Sonnagar-Dankuni Section of Eastern Dedicated Freight Corridor (Source: DFCCIL)

The Union Budget for 2021-22 also highlighted the government’s PPP ambitions for the freight corridor.

This stretch was intended to be the apex of the railway’s monetisation efforts, providing private sector players access to the corridor’s traffic.

For the 371 km stretch between Sonnagar (Bihar) and Andal (West Bengal) — proposed to be the first PPP project — the Dedicated Freight Corridor Corporation of India (DFCCIL) had reworked the proposal to attract bidders for the Rs 12,000-crore project and de-risk the private concessionaire.

The project was revised to be developed via a design, finance, build, operate and maintain and transfer (DFBOT) model.

The Director (operations and business development) of DFCCIL, stated, “We have proposed to put 25 per cent of the project cost during the construction period. The 95 per cent land will be provided during the first year of construction and the rest will be handed over the next year. We will be responsible for utility shifting”.

The private player will be responsible for design, finance (for 75 per cent of project cost), build, operation and maintenance for the contract period and then will transfer the project to the DFCCIL.

According to the BS report, “The hybrid DBFOT was a project-specific model designed for this stretch. The plan was to bring in a private player to build and maintain the infrastructure — to isolate the concessionaire from freight traffic volatility, the provision of availability charge was made,” said a senior railway official who was among the architects of that PPP model.

However, after several years of failed deliberations, the ministry is now inclined to taking up 75 per cent of the project in engineering procurement and construction (EPC) mode.

“We were hoping to look for a private player under this revised framework. However, after months, the hybrid DBFOT is yet to be approved by the Union Cabinet. It is a crucial stretch with multiple nodes stretching out to essential commodities like coal and steel.

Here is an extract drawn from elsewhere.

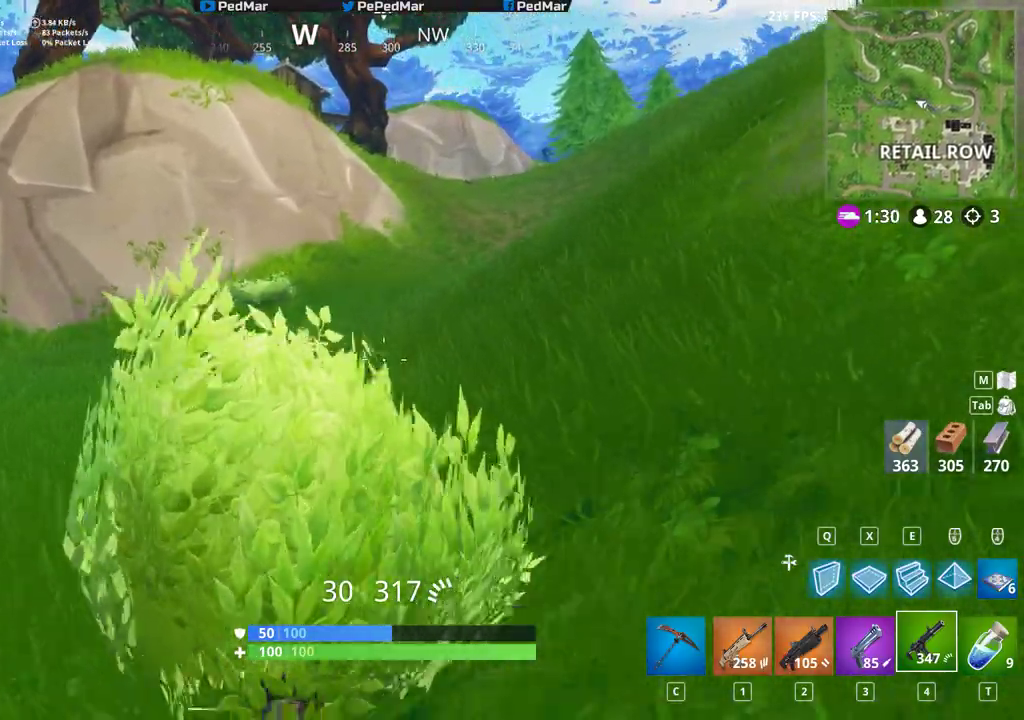
{"keys": ["d", "shift", "w"], "mouse": [], "events": [[33, "d", "down"]]}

Internally, we want to ensure its completion quickly and the PPP plan may go against that,” a senior railway ministry official said, adding, due approvals, including from the Cabinet, would be required before proceeding with the plan.

Tracking The Overall Freight Corridor Progress

The DFC is the exclusive corridor for transportation of goods, and once constructed will decongest the railways’ network by moving 70 per cent of goods trains to these two corridors.

As per a Swarajya report, as much as 60 per cent of the dedicated freight corridors have been commissioned as on 31 January 2023, according to the latest progress report on the crucial railway lines.

The two Dedicated Freight Corridors (DFC) — namely Eastern and Western Dedicated Freight Corridors (EDFC and WDFC) aims to facilitate faster movement of freight traffic.

In addition to the EDFC, the 1,506-km-long WDFC runs from Dadri in Uttar Pradesh to Jawaharlal Nehru Port Terminal in Maharashtra.

A total route length of 1,724 km (861 km of EDFC and 863 km of WDFC) has been commissioned out of total 2,843 km till 31 January 2023.

Alignment of the freight corridors (DFCCIL)

The project, considered as India’s most extensive railway infrastructure development, has been under construction since 2006.

The completion of these corridors will allow the railways to enhance its customer focus and respond to market demands more efficiently.

The creation of such an expansive dedicated railway infrastructure is also anticipated to encourage the development of industrial corridors and logistics parks along its route.